Kilpatrick called for “larger studies with longer follow-up.”

Dr. Angie Moreland, who is co-director of the National Mass Violence Center at the Medical University of South Carolina, co-authored the study.

“The results of this study highlight the importance of work we are doing at NMVC to help communities prepare for mass violence incidents and make sure victims and survivors have access to first-rate information and services when mass violence happens,” Moreland wrote in the release.

Memorial project

Meanwhile, Clark County commissioners on Tuesday designated a nonprofit to oversee the efforts to construct a permanent memorial to the victims.

Commissioners approved the transfer of more than $140,000 in donations collected by the 1 October Memorial Fund to the Vegas Strong Fund.
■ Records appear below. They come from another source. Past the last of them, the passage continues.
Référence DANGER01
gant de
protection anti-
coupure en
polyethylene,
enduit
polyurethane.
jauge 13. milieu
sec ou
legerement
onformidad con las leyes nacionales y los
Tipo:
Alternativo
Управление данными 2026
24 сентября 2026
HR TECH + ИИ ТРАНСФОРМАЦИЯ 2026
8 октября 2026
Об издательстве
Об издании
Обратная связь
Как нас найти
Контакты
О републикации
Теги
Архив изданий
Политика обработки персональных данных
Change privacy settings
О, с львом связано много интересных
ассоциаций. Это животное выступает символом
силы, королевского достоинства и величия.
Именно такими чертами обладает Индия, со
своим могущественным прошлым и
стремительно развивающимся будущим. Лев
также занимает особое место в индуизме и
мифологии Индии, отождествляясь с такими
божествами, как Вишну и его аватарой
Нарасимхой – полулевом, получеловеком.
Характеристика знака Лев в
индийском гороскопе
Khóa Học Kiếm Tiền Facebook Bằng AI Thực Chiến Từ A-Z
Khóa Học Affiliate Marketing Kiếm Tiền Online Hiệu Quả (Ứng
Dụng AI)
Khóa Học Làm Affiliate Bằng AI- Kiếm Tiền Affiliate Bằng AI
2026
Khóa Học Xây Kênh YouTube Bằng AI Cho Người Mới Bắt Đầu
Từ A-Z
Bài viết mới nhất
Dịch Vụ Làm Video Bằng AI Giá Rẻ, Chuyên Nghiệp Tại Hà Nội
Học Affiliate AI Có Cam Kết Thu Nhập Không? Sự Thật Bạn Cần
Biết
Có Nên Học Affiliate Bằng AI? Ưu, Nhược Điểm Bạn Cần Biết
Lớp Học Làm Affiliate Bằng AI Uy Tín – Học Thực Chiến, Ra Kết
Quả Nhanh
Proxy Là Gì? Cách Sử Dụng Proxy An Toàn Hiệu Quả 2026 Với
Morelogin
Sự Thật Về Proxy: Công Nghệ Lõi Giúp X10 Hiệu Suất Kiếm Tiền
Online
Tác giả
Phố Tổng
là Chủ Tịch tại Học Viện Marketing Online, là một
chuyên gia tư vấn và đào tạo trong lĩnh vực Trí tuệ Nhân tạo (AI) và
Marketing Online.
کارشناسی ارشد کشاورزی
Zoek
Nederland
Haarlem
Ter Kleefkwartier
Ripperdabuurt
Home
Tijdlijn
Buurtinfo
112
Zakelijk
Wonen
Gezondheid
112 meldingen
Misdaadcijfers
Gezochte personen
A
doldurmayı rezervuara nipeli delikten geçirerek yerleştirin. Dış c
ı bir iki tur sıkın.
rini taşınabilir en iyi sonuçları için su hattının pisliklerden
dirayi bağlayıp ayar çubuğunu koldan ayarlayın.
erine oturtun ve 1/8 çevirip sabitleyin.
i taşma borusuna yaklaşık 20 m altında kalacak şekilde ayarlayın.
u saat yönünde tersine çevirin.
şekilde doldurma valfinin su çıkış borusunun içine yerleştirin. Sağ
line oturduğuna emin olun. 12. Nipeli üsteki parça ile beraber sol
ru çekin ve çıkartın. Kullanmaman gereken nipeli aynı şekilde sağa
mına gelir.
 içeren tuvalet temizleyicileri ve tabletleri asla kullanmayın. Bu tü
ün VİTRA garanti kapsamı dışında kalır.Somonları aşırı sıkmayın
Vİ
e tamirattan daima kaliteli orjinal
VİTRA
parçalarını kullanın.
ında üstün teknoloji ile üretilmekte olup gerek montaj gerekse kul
“The next big step in this process is to raise money to build the project, and we believe the Vegas Strong Fund is the right nonprofit group to help us create a world-class memorial that honors all those affected by the events of 1 October and celebrates the resiliency of our community,” Commissioner Jim Gibson wrote in a statement.

JCJ Architecture conceptualized the memorial with input from shooting survivors, families of victims and the community.

It will be built on 2 acres near the shooting site and include a plaza, a tower of light and 58 candlelike structures to represent the victims who died in the immediate aftermath, according to county officials.